Oil Surges 5% as Trump Declares Iran Ceasefire ‘Over’

Global markets experienced significant turbulence on Wednesday after President Donald Trump declared that the temporary ceasefire agreement with Iran was effectively finished. The announcement sent shockwaves through trading floors worldwide, with oil prices climbing more than 5% while major stock indices fell sharply before recovering some losses.

Brent crude oil jumped 5.2% to reach $78.02 per barrel and briefly surpassed the $80 mark. While this remains below the nearly $120 peak seen earlier in the conflict, the sudden increase alarmed investors who had been relieved to see oil prices return to pre-war levels. The primary concern centers on potential disruptions to the Strait of Hormuz, a critical shipping route for crude oil deliveries from the Persian Gulf to global markets.

On Wall Street, the S&P 500 initially dropped as much as 1.1% but managed to trim its losses to just 0.3% after Trump clarified that recent military activity did not signal a return to full-scale warfare. The Dow Jones Industrial Average fell 576 points, losing 1.1% to close at 52,348.39. In contrast, the tech-heavy Nasdaq composite managed to finish in positive territory, rising 0.2% thanks to gains in artificial intelligence stocks like Nvidia and Broadcom.

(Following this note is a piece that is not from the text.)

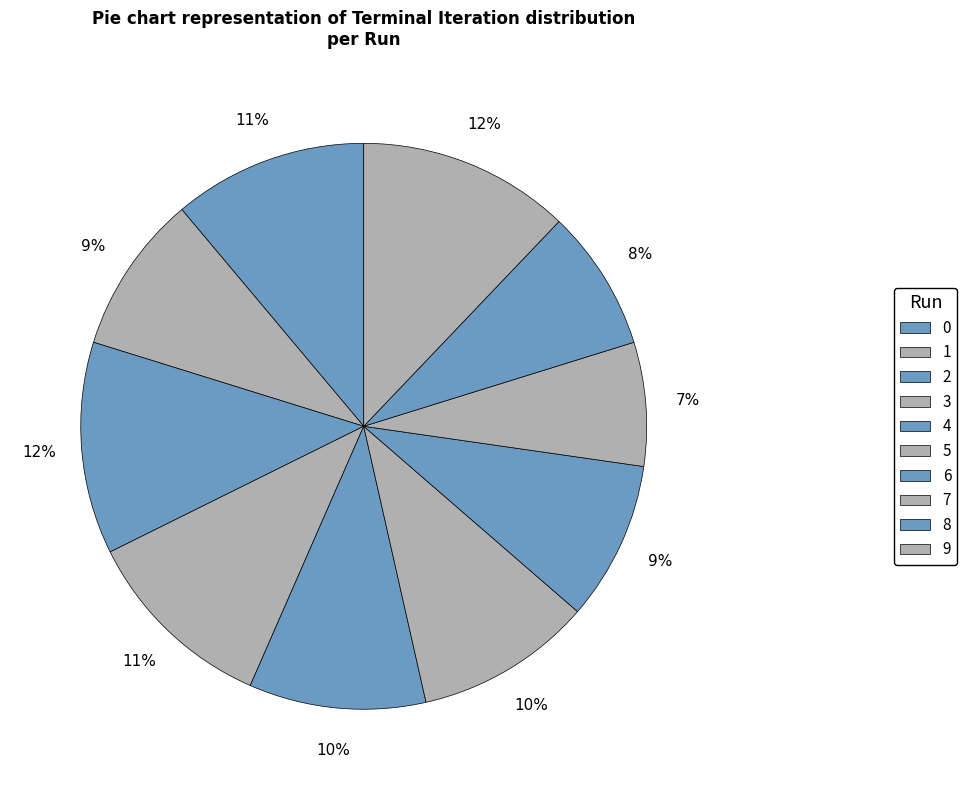

Which slice is the smallest?

7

The housing sector took a particularly hard hit as rising Treasury yields signaled higher mortgage rates ahead. Companies like Builders FirstSource, PulteGroup, and D.R. Horton all dropped between 4.6% and 5.4%. Airlines and cruise operators also suffered, with American Airlines losing 4% and Carnival falling 3.9% due to concerns about fuel costs.

European markets reacted even more dramatically to the news, with Germany’s DAX and France’s CAC 40 both plunging 2.2%. In Asia, South Korea’s Kospi tumbled 5.3%, while Hong Kong’s Hang Seng bucked the trend with a 3% gain driven by Chinese AI stocks. Economists warn that prolonged conflict could reignite inflation pressures, potentially forcing the Federal Reserve to maintain or even raise interest rates, which would further impact consumers and businesses across Miami and the entire nation.